**Records for processing:**
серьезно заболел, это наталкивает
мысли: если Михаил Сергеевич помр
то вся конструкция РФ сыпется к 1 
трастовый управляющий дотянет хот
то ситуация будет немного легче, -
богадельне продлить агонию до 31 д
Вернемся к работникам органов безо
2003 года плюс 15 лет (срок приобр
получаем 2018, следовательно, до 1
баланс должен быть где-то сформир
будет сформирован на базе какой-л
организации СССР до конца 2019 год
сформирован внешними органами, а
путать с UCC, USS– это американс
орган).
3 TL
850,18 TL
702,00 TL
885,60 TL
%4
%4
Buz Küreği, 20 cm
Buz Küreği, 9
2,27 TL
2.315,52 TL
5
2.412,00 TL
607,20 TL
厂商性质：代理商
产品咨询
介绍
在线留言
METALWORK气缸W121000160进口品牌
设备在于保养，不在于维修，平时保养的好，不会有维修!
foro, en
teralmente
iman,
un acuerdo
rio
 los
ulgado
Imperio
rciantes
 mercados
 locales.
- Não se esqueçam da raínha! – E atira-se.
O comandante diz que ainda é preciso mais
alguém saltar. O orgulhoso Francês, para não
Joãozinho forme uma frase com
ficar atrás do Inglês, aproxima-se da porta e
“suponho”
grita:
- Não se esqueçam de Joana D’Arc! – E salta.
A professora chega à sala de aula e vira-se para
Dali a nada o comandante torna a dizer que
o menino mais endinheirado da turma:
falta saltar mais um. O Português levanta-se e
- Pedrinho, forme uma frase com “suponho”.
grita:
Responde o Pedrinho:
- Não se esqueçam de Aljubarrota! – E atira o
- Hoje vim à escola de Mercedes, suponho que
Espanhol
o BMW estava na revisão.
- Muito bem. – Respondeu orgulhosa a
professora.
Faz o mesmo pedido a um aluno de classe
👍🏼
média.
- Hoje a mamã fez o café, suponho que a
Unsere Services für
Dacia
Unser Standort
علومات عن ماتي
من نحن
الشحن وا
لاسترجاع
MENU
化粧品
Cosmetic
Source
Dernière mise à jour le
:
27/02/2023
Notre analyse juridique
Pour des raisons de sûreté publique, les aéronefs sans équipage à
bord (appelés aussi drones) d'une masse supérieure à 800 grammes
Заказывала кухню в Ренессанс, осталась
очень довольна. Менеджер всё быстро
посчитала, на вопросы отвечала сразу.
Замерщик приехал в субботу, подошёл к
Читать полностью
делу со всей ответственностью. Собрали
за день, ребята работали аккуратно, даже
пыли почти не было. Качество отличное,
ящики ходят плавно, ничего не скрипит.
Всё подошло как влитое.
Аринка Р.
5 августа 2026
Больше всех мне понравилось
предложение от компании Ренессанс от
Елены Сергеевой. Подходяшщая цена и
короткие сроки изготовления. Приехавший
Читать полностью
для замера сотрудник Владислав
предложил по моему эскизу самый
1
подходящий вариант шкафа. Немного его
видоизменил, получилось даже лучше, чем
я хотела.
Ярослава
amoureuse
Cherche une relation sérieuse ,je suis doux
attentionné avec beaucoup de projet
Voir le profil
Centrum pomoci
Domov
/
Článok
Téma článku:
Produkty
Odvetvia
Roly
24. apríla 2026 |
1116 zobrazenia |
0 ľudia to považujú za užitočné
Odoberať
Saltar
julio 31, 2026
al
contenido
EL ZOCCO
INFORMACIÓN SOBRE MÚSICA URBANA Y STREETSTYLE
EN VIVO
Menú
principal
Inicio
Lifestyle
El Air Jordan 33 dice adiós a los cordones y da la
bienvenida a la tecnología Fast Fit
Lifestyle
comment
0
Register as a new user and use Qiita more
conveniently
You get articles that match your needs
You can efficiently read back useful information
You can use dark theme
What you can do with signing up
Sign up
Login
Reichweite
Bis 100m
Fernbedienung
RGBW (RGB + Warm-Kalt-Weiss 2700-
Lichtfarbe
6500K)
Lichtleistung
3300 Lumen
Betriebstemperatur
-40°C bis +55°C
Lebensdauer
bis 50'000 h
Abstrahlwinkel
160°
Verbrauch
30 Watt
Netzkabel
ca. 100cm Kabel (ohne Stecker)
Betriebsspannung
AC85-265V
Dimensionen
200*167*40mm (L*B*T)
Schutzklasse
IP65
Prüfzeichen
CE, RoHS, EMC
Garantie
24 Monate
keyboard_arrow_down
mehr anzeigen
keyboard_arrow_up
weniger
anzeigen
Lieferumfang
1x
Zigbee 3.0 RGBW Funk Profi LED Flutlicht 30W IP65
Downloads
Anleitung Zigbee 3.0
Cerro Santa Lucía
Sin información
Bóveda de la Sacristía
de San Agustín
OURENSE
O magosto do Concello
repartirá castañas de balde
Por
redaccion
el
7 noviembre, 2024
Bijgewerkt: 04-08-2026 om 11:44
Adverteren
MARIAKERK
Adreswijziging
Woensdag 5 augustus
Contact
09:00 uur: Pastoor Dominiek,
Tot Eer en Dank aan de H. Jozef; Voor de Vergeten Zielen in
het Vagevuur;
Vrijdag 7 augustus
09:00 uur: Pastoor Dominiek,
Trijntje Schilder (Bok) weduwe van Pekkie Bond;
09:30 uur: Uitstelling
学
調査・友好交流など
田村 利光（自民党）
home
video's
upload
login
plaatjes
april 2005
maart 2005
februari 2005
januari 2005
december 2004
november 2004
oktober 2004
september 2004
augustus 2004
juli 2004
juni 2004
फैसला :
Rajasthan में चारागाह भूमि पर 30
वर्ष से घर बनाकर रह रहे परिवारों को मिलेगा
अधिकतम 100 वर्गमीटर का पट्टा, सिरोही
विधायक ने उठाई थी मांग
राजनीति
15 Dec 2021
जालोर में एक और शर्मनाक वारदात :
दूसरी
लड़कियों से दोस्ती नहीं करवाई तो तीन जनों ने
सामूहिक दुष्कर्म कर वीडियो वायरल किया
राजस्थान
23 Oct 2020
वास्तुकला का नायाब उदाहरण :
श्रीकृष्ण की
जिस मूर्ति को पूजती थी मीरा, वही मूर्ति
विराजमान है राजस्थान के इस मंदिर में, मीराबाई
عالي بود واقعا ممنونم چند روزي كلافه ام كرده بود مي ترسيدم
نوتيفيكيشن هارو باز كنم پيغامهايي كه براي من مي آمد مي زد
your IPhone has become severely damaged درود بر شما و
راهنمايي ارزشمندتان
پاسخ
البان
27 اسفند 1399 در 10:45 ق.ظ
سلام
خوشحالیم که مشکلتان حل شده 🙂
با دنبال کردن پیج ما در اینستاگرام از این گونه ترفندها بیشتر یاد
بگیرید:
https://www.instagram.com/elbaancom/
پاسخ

**Problem requirements:**
Each line above that has the word "mais" must be copied.

**Exercise output:**
O comandante diz que ainda é preciso mais
o menino mais endinheirado da turma:
falta saltar mais um. O Português levanta-se e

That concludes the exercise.